What you will do →
Print every record exactly.

Supplied material →
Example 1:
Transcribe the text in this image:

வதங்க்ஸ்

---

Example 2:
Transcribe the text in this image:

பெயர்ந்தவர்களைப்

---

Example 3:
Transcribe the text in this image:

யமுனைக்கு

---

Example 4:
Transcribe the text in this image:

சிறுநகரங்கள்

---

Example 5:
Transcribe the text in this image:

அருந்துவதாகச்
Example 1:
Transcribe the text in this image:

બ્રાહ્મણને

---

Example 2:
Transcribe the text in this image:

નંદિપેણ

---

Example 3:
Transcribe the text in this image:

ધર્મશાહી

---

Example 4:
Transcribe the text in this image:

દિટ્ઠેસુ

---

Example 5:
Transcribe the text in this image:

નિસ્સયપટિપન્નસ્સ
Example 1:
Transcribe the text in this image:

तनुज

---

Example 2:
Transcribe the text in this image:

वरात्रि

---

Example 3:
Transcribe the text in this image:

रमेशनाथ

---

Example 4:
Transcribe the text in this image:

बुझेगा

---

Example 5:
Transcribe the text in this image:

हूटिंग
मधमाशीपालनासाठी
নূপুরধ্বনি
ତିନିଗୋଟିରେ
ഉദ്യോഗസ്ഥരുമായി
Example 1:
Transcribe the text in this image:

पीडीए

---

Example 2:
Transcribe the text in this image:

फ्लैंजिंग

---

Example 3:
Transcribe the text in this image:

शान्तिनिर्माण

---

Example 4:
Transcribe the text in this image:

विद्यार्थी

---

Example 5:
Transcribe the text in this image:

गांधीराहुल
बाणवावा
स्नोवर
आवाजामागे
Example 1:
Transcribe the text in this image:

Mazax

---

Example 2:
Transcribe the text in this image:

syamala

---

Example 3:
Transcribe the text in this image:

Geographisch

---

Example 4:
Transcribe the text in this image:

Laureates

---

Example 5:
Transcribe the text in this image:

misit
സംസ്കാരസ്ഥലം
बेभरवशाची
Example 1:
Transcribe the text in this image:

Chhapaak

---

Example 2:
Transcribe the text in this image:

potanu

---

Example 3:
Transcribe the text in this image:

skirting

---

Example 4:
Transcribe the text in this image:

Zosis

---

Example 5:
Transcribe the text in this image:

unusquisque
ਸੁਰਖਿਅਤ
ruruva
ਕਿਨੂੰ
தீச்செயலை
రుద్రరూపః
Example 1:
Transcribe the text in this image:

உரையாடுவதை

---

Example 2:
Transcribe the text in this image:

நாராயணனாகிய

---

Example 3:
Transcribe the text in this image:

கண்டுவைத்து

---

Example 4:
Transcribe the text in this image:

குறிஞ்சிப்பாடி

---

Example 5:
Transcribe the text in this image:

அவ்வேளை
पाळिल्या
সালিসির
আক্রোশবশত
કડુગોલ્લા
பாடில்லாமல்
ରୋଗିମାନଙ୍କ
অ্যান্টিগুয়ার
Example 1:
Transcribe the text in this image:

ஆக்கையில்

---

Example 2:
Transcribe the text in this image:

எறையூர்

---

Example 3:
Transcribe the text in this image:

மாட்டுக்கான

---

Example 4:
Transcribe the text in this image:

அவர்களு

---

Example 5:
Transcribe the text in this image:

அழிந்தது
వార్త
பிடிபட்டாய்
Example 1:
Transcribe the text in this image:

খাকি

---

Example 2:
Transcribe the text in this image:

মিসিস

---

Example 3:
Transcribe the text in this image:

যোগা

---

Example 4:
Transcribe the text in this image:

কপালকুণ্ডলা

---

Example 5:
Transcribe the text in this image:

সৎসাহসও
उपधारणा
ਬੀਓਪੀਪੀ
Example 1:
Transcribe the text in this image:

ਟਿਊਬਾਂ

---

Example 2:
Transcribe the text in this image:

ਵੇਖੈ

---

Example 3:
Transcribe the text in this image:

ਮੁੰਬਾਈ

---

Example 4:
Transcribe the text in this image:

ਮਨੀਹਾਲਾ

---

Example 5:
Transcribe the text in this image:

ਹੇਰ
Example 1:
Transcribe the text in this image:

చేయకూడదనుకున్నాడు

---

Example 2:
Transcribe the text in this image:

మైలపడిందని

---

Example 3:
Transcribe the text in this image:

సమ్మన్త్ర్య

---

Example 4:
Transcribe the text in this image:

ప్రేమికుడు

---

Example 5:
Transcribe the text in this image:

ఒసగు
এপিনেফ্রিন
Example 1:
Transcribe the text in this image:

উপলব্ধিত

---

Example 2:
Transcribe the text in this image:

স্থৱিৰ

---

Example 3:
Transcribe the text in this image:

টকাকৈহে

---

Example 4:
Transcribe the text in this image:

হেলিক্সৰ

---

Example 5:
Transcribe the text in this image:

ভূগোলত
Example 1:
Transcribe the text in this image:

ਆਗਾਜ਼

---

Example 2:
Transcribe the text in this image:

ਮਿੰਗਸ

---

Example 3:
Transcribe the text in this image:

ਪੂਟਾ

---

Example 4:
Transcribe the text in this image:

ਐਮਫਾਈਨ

Task output →
Example 1:
Transcribe the text in this image:

வதங்க்ஸ்

---

Example 2:
Transcribe the text in this image:

பெயர்ந்தவர்களைப்

---

Example 3:
Transcribe the text in this image:

யமுனைக்கு

---

Example 4:
Transcribe the text in this image:

சிறுநகரங்கள்

---

Example 5:
Transcribe the text in this image:

அருந்துவதாகச்
Example 1:
Transcribe the text in this image:

બ્રાહ્મણને

---

Example 2:
Transcribe the text in this image:

નંદિપેણ

---

Example 3:
Transcribe the text in this image:

ધર્મશાહી

---

Example 4:
Transcribe the text in this image:

દિટ્ઠેસુ

---

Example 5:
Transcribe the text in this image:

નિસ્સયપટિપન્નસ્સ
Example 1:
Transcribe the text in this image:

तनुज

---

Example 2:
Transcribe the text in this image:

वरात्रि

---

Example 3:
Transcribe the text in this image:

रमेशनाथ

---

Example 4:
Transcribe the text in this image:

बुझेगा

---

Example 5:
Transcribe the text in this image:

हूटिंग
मधमाशीपालनासाठी
নূপুরধ্বনি
ତିନିଗୋଟିରେ
ഉദ്യോഗസ്ഥരുമായി
Example 1:
Transcribe the text in this image:

पीडीए

---

Example 2:
Transcribe the text in this image:

फ्लैंजिंग

---

Example 3:
Transcribe the text in this image:

शान्तिनिर्माण

---

Example 4:
Transcribe the text in this image:

विद्यार्थी

---

Example 5:
Transcribe the text in this image:

गांधीराहुल
बाणवावा
स्नोवर
आवाजामागे
Example 1:
Transcribe the text in this image:

Mazax

---

Example 2:
Transcribe the text in this image:

syamala

---

Example 3:
Transcribe the text in this image:

Geographisch

---

Example 4:
Transcribe the text in this image:

Laureates

---

Example 5:
Transcribe the text in this image:

misit
സംസ്കാരസ്ഥലം
बेभरवशाची
Example 1:
Transcribe the text in this image:

Chhapaak

---

Example 2:
Transcribe the text in this image:

potanu

---

Example 3:
Transcribe the text in this image:

skirting

---

Example 4:
Transcribe the text in this image:

Zosis

---

Example 5:
Transcribe the text in this image:

unusquisque
ਸੁਰਖਿਅਤ
ruruva
ਕਿਨੂੰ
தீச்செயலை
రుద్రరూపః
Example 1:
Transcribe the text in this image:

உரையாடுவதை

---

Example 2:
Transcribe the text in this image:

நாராயணனாகிய

---

Example 3:
Transcribe the text in this image:

கண்டுவைத்து

---

Example 4:
Transcribe the text in this image:

குறிஞ்சிப்பாடி

---

Example 5:
Transcribe the text in this image:

அவ்வேளை
पाळिल्या
সালিসির
আক্রোশবশত
કડુગોલ્લા
பாடில்லாமல்
ରୋଗିମାନଙ୍କ
অ্যান্টিগুয়ার
Example 1:
Transcribe the text in this image:

ஆக்கையில்

---

Example 2:
Transcribe the text in this image:

எறையூர்

---

Example 3:
Transcribe the text in this image:

மாட்டுக்கான

---

Example 4:
Transcribe the text in this image:

அவர்களு

---

Example 5:
Transcribe the text in this image:

அழிந்தது
వార్త
பிடிபட்டாய்
Example 1:
Transcribe the text in this image:

খাকি

---

Example 2:
Transcribe the text in this image:

মিসিস

---

Example 3:
Transcribe the text in this image:

যোগা

---

Example 4:
Transcribe the text in this image:

কপালকুণ্ডলা

---

Example 5:
Transcribe the text in this image:

সৎসাহসও
उपधारणा
ਬੀਓਪੀਪੀ
Example 1:
Transcribe the text in this image:

ਟਿਊਬਾਂ

---

Example 2:
Transcribe the text in this image:

ਵੇਖੈ

---

Example 3:
Transcribe the text in this image:

ਮੁੰਬਾਈ

---

Example 4:
Transcribe the text in this image:

ਮਨੀਹਾਲਾ

---

Example 5:
Transcribe the text in this image:

ਹੇਰ
Example 1:
Transcribe the text in this image:

చేయకూడదనుకున్నాడు

---

Example 2:
Transcribe the text in this image:

మైలపడిందని

---

Example 3:
Transcribe the text in this image:

సమ్మన్త్ర్య

---

Example 4:
Transcribe the text in this image:

ప్రేమికుడు

---

Example 5:
Transcribe the text in this image:

ఒసగు
এপিনেফ্রিন
Example 1:
Transcribe the text in this image:

উপলব্ধিত

---

Example 2:
Transcribe the text in this image:

স্থৱিৰ

---

Example 3:
Transcribe the text in this image:

টকাকৈহে

---

Example 4:
Transcribe the text in this image:

হেলিক্সৰ

---

Example 5:
Transcribe the text in this image:

ভূগোলত
Example 1:
Transcribe the text in this image:

ਆਗਾਜ਼

---

Example 2:
Transcribe the text in this image:

ਮਿੰਗਸ

---

Example 3:
Transcribe the text in this image:

ਪੂਟਾ

---

Example 4:
Transcribe the text in this image:

ਐਮਫਾਈਨ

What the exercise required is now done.